Wherever a line of the records contains "main", copy that line.

Collected data

=== Begin Enclosure ===

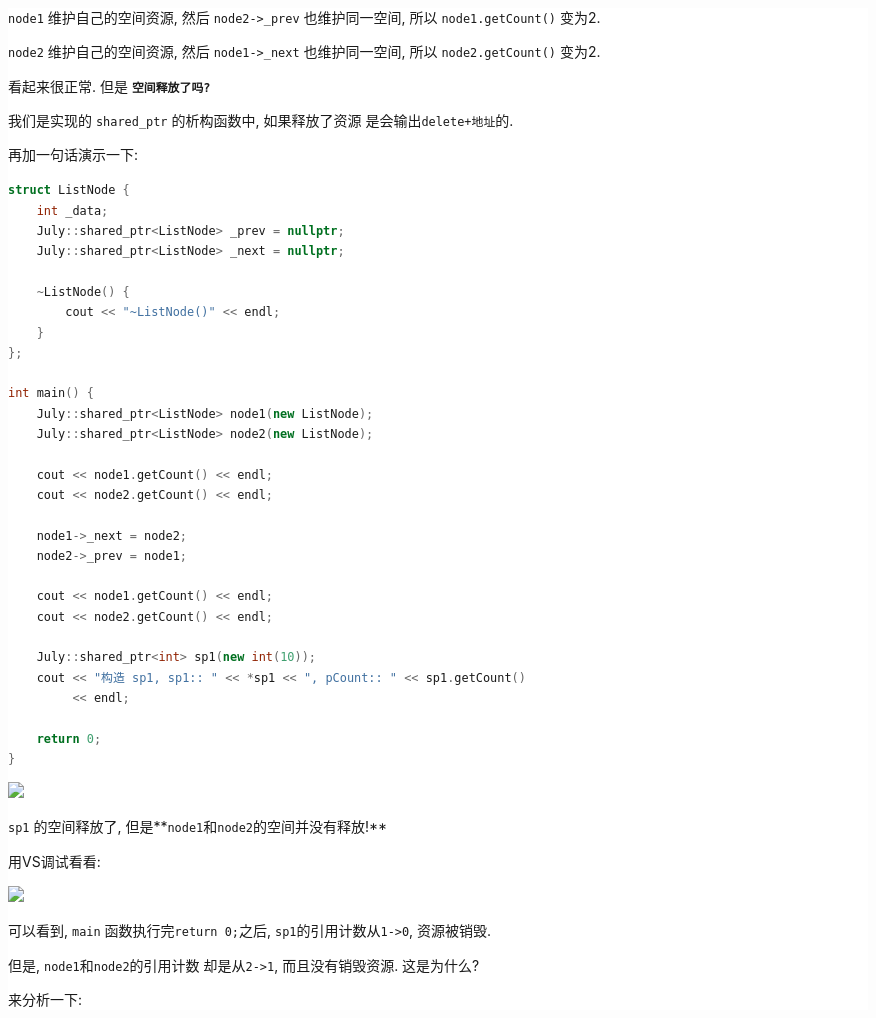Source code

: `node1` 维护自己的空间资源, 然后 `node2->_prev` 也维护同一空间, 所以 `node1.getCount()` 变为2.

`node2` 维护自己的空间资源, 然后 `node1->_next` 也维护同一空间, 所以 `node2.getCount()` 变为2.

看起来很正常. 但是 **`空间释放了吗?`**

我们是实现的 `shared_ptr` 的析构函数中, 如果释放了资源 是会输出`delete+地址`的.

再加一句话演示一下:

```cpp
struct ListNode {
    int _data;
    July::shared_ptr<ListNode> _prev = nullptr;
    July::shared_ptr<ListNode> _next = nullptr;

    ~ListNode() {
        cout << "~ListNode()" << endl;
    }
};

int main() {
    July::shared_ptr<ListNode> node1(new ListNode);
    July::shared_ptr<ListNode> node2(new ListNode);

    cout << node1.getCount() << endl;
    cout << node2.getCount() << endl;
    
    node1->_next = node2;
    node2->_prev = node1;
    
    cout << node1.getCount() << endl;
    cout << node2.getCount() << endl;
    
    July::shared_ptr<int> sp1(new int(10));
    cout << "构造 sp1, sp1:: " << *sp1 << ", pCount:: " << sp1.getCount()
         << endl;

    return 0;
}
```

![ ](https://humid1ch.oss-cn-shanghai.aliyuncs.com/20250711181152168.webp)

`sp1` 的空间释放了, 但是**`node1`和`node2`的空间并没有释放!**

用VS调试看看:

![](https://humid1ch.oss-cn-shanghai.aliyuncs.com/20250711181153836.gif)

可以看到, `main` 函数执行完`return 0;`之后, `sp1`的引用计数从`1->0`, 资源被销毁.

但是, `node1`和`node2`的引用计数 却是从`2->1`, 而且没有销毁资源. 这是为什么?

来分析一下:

=== End Enclosure ===

== Exercise result ==
int main() {
可以看到, `main` 函数执行完`return 0;`之后, `sp1`的引用计数从`1->0`, 资源被销毁.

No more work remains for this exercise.